Scientists Monitor Shishaldin Volcano for Signs of Eruption


https://earthchangesmedia.com/scientists-monitor-shishaldin-volcano-for-signs-of-eruption
Scientists at the Alaska Volcano Observatory are going to be keeping a close eye on Shishaldin Volcano over the weekend.
The volcano emitted a small ash cloud that was identified early Friday morning. AVO geologist Chris Waythomas says the cloud drifted south of the volcano and…

Scientists at the Alaska Volcano Observatory are going to be keeping a close eye on Shishaldin Volcano over the weekend.

The volcano emitted a small ash cloud that was identified early Friday morning. AVO geologist Chris Waythomas says the cloud drifted south of the volcano and dissipated.
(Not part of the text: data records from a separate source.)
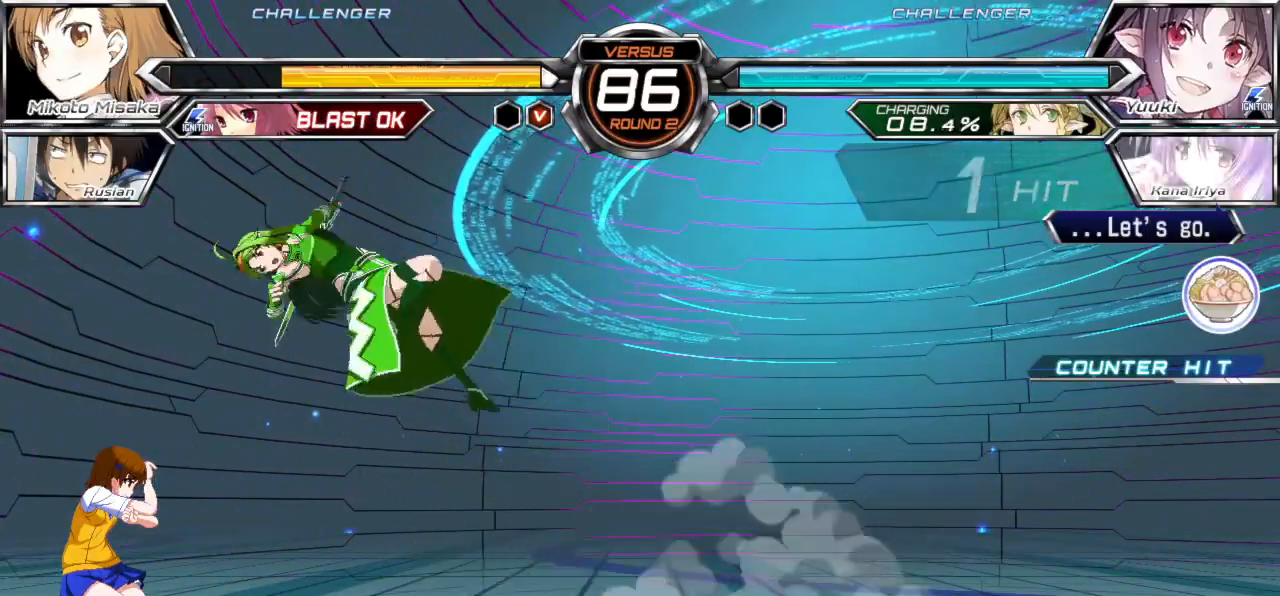
{"buttons": [], "left_stick": "down-left", "events": [[300, "SQUARE", "down"], [300, "TRIANGLE", "down"], [433, "SQUARE", "up"], [433, "TRIANGLE", "up"]]}
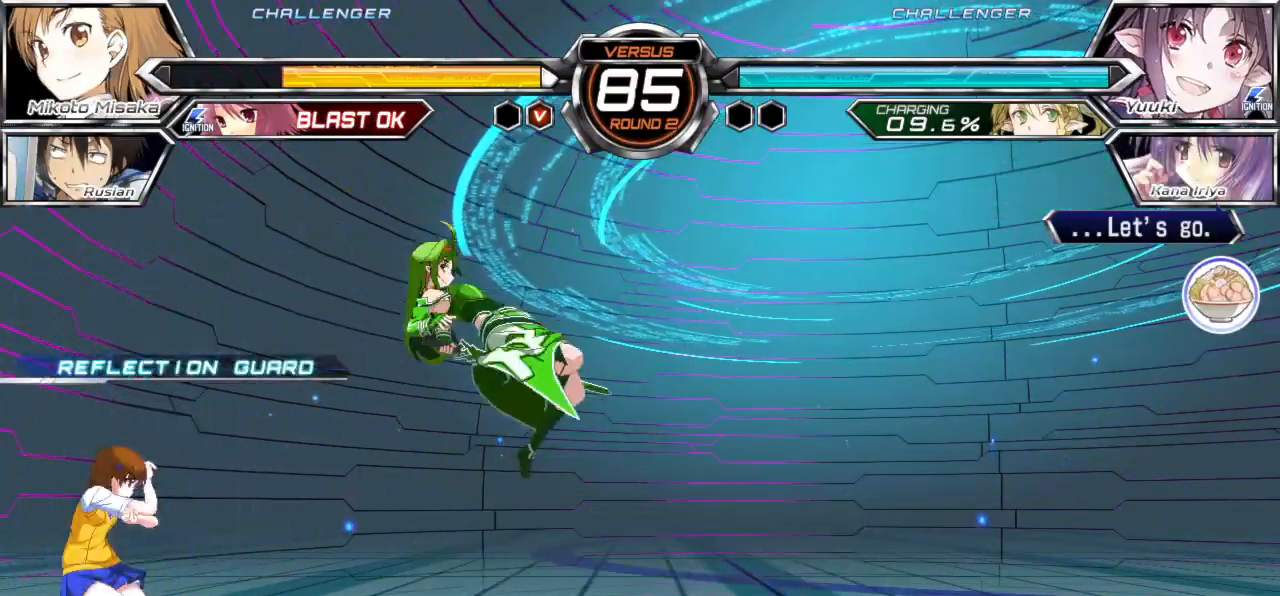
{"buttons": [], "left_stick": "down-left", "events": []}
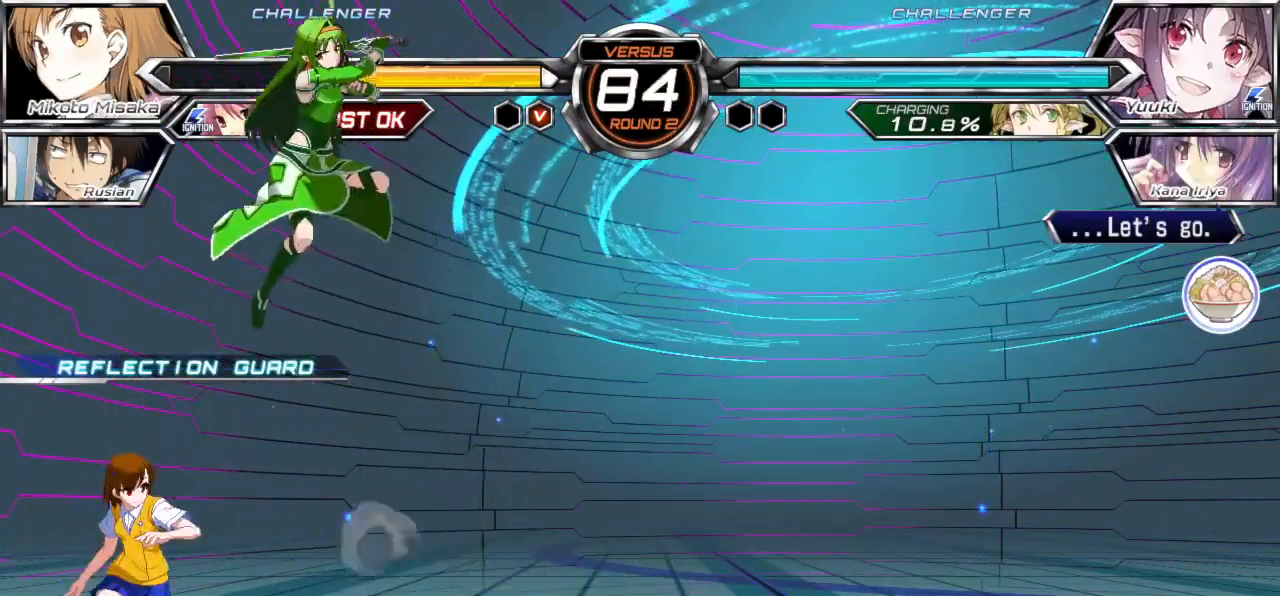
{"buttons": ["SQUARE"], "left_stick": "down-left", "events": [[317, "CROSS", "down"], [417, "CROSS", "up"], [483, "SQUARE", "down"]]}
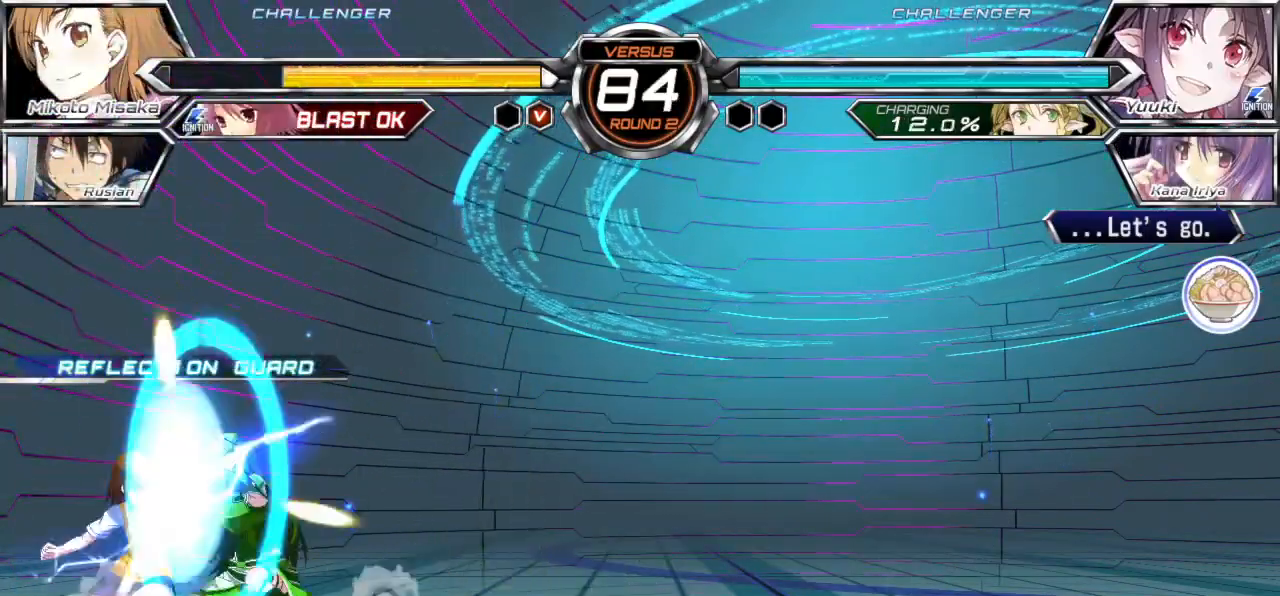
{"buttons": [], "left_stick": "center", "events": [[17, "left_stick", "center"], [100, "SQUARE", "up"], [283, "TRIANGLE", "down"], [417, "TRIANGLE", "up"]]}
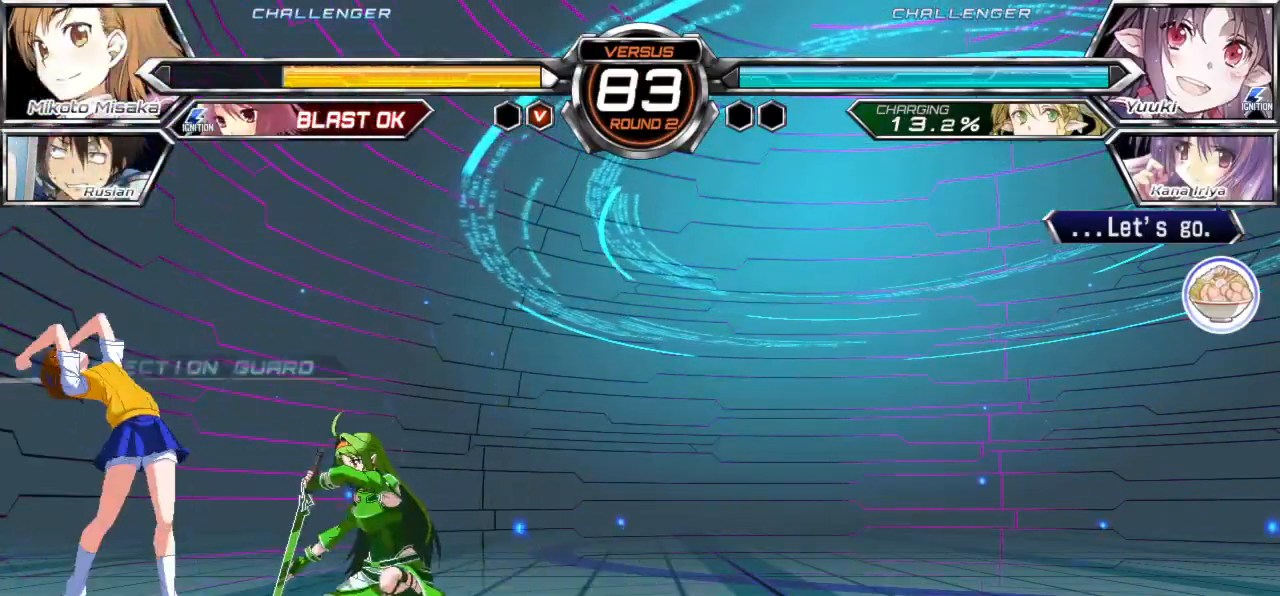
{"buttons": [], "left_stick": "center", "events": [[200, "left_stick", "down"], [300, "left_stick", "right"], [350, "SQUARE", "down"], [350, "left_stick", "center"], [433, "SQUARE", "up"]]}
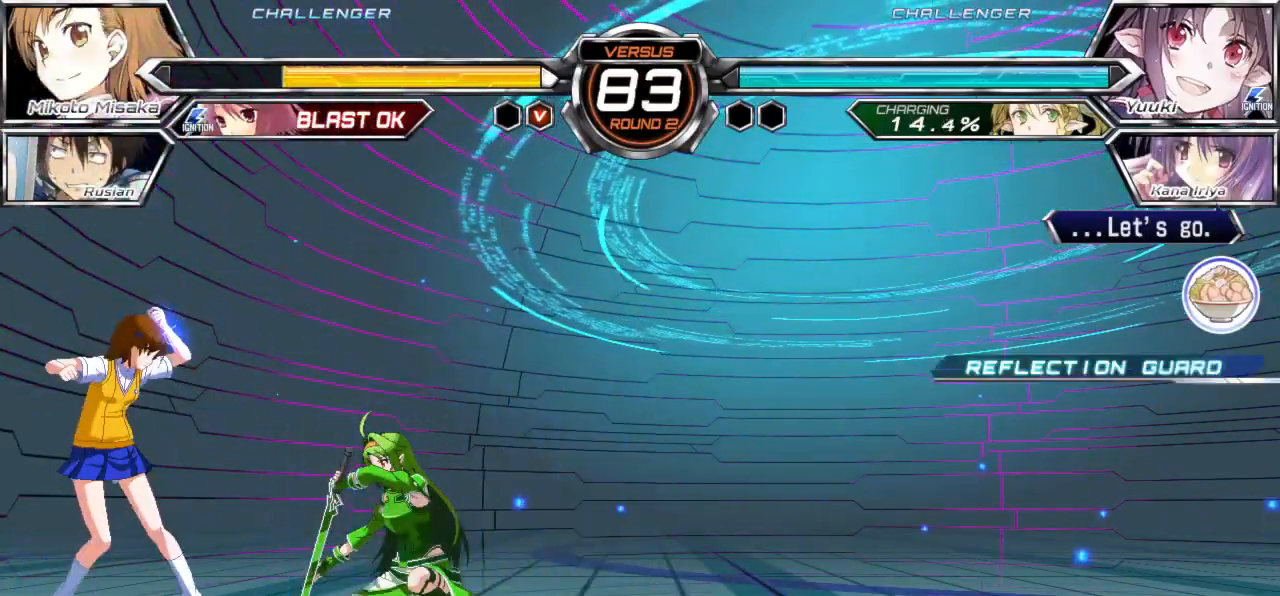
{"buttons": [], "left_stick": "center", "events": []}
“However, Shishaldin is a very frequently active volcano, and this could mean that we’re heading into an eruptive period,” he says. “It may not necessarily, but it wouldn’t surprise us if the volcano started getting more active.”

Shishaldin was upgraded to a yellow alert level last week after abnormal behavior began. Waythomas says this ash cloud seems to have come from a combination of magma close to the surface, and increased steaming and temperatures in the crater.

Some of the seismic monitoring stations that track Shishaldin are still out of order. Waythomas says they’re relying on two functioning stations to look for earthquakes inside the volcano and other changes that could foretell an eruption.

“It can be explosive, and it could put ash clouds up to flight levels,” he says. “That would not be unusual for this volcano to do that.”

Shishaldin’s eruption in 1999 sent ash plumes as high as 45,000 feet above sea level. It last erupted in 2004, and the last time it showed unrest like this was in 2009.

Shishaldin is the highest peak in the Aleutians. It’s also the world’s most symmetrical glacier-covered, conical volcano.

Waythomas says the two other yellow-alert volcanoes in the Aleutians — Cleveland and Veniaminof — are mostly quiet right now.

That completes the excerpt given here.